# FLEX on Vice News



## nighthawk398 (Jul 21, 2015)




----------



## oicu812 (Aug 29, 2016)

Fake news.


----------



## nighthawk398 (Jul 21, 2015)

oicu812 said:


> Fake news.


How so?


----------



## oicu812 (Aug 29, 2016)

It's using an example for a beginner that doesn't represent the Flex program as a whole. Calling it a disaster is fake news.

Many people have already pointed out the problems of the driver on reddit.


----------



## flex567 (Jul 9, 2018)

a real expose of flex would be even worse

this is too nice if anything

FREP has the undisputed upper hand now, cant wait for things to swing back the other way

its nothing about cheaters its about which cheater team is winning atm


----------



## Skepticaldriver (Mar 5, 2017)

Its not fake. Ive been following flexers. Their struggle is real. Amazon is scum.


----------



## Woohaa (Jan 15, 2017)

oicu812 said:


> Fake news.


How can news be fake? The event certainly happened. That's the news. Now whether that news is accurate or not is another matter entirely.


----------



## oicu812 (Aug 29, 2016)

That's basically the media for you. Sensationalism to get the clicks.


----------



## Modessitt (Jan 25, 2018)

How an event is reported determines whether the report is false (fake). If the news shows a blue car driving through a parking lot and reports that it is a criminal scouting for potential victims when in actuality it is someone just going to work - then it is "fake news" because it is false despite showing an actual event.

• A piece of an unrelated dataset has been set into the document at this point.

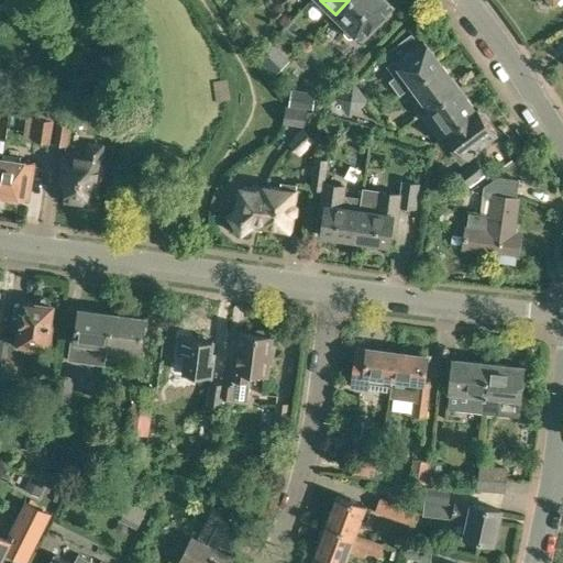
[(384,0),(349,0),(335,14),(344,24),(343,28),(343,31),(344,35),(346,36),(351,39),(356,37),(361,41),(364,39),(362,36),(390,7),(384,0)]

Shows like House Hunters are considered "fake" because the house is chosen before whe even appearing on the show. A lot of "news' shows typically slant or edit the content to fit whatever narrative they're trying to represent.


----------



## SoggyF (Jun 24, 2017)

Yea this is how my first ten blocks went. Yup...true story.


----------



## cvflexer (Apr 27, 2017)

Yea and Yup. That says it all.


----------



## Amsoil Uber Connect (Jan 14, 2015)

pffttt. she ain't seen nothin yet.


----------



## HotUberMess (Feb 25, 2018)

$231 in FOUR DAYS???


----------



## Jo3030 (Jan 2, 2016)

HotUberMess said:


> $231 in FOUR DAYS???


Big Baller.


----------